• Assigned task
Only one stretch of the listing below is wanted. Begin at the line that has "Assessment | |", stop after the line that has "sustainability@commscope.com | |", and repeat every line in between exactly.

#### Material provided

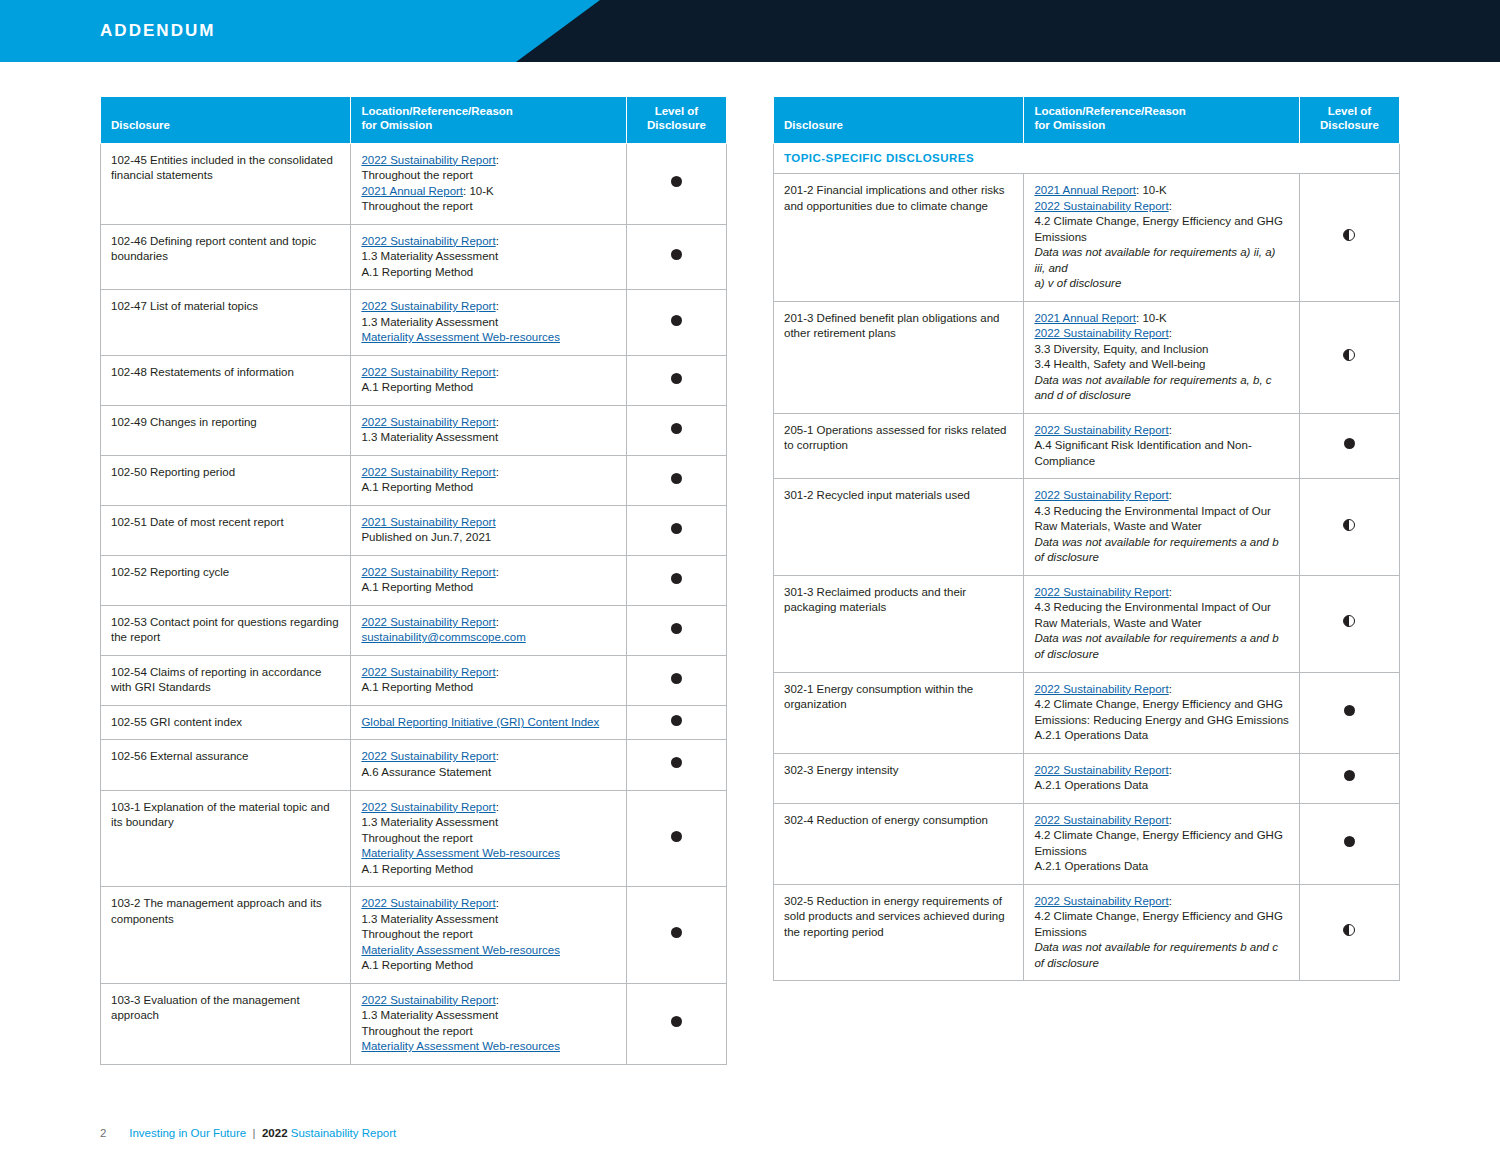ADDENDUM
| Disclosure | Location/Reference/Reason for Omission | Level of Disclosure |
| --- | --- | --- |
| 102-45 Entities included in the consolidated financial statements | 2022 Sustainability Report : Throughout the report 2021 Annual Report : 10-K Throughout the report | |
| 102-46 Defining report content and topic boundaries | 2022 Sustainability Report : 1.3 Materiality Assessment A.1 Reporting Method | |
| 102-47 List of material topics | 2022 Sustainability Report : 1.3 Materiality Assessment Materiality Assessment Web-resources | |
| 102-48 Restatements of information | 2022 Sustainability Report : A.1 Reporting Method | |
| 102-49 Changes in reporting | 2022 Sustainability Report : 1.3 Materiality Assessment | |
| 102-50 Reporting period | 2022 Sustainability Report : A.1 Reporting Method | |
| 102-51 Date of most recent report | 2021 Sustainability Report Published on Jun.7, 2021 | |
| 102-52 Reporting cycle | 2022 Sustainability Report : A.1 Reporting Method | |
| 102-53 Contact point for questions regarding the report | 2022 Sustainability Report : sustainability@commscope.com | |
| 102-54 Claims of reporting in accordance with GRI Standards | 2022 Sustainability Report : A.1 Reporting Method | |
| 102-55 GRI content index | Global Reporting Initiative (GRI) Content Index | |
| 102-56 External assurance | 2022 Sustainability Report : A.6 Assurance Statement | |
| 103-1 Explanation of the material topic and its boundary | 2022 Sustainability Report : 1.3 Materiality Assessment Throughout the report Materiality Assessment Web-resources A.1 Reporting Method | |
| 103-2 The management approach and its components | 2022 Sustainability Report : 1.3 Materiality Assessment Throughout the report Materiality Assessment Web-resources A.1 Reporting Method | |
| 103-3 Evaluation of the management approach | 2022 Sustainability Report : 1.3 Materiality Assessment Throughout the report Materiality Assessment Web-resources | |
| Disclosure | Location/Reference/Reason for Omission | Level of Disclosure |
| --- | --- | --- |
| TOPIC-SPECIFIC DISCLOSURES |
| 201-2 Financial implications and other risks and opportunities due to climate change | 2021 Annual Report : 10-K 2022 Sustainability Report : 4.2 Climate Change, Energy Efficiency and GHG Emissions Data was not available for requirements a) ii, a) iii, and a) v of disclosure | |
| 201-3 Defined benefit plan obligations and other retirement plans | 2021 Annual Report : 10-K 2022 Sustainability Report : 3.3 Diversity, Equity, and Inclusion 3.4 Health, Safety and Well-being Data was not available for requirements a, b, c and d of disclosure | |
| 205-1 Operations assessed for risks related to corruption | 2022 Sustainability Report : A.4 Significant Risk Identification and Non-Compliance | |
| 301-2 Recycled input materials used | 2022 Sustainability Report : 4.3 Reducing the Environmental Impact of Our Raw Materials, Waste and Water Data was not available for requirements a and b of disclosure | |
| 301-3 Reclaimed products and their packaging materials | 2022 Sustainability Report : 4.3 Reducing the Environmental Impact of Our Raw Materials, Waste and Water Data was not available for requirements a and b of disclosure | |
| 302-1 Energy consumption within the organization | 2022 Sustainability Report : 4.2 Climate Change, Energy Efficiency and GHG Emissions: Reducing Energy and GHG Emissions A.2.1 Operations Data | |
| 302-3 Energy intensity | 2022 Sustainability Report : A.2.1 Operations Data | |
| 302-4 Reduction of energy consumption | 2022 Sustainability Report : 4.2 Climate Change, Energy Efficiency and GHG Emissions A.2.1 Operations Data | |
| 302-5 Reduction in energy requirements of sold products and services achieved during the reporting period | 2022 Sustainability Report : 4.2 Climate Change, Energy Efficiency and GHG Emissions Data was not available for requirements b and c of disclosure | |
2 Investing in Our Future | 2022 Sustainability Report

########

• Written response
| 102-49 Changes in reporting | 2022 Sustainability Report : 1.3 Materiality Assessment | |
| 102-50 Reporting period | 2022 Sustainability Report : A.1 Reporting Method | |
| 102-51 Date of most recent report | 2021 Sustainability Report Published on Jun.7, 2021 | |
| 102-52 Reporting cycle | 2022 Sustainability Report : A.1 Reporting Method | |
| 102-53 Contact point for questions regarding the report | 2022 Sustainability Report : sustainability@commscope.com | |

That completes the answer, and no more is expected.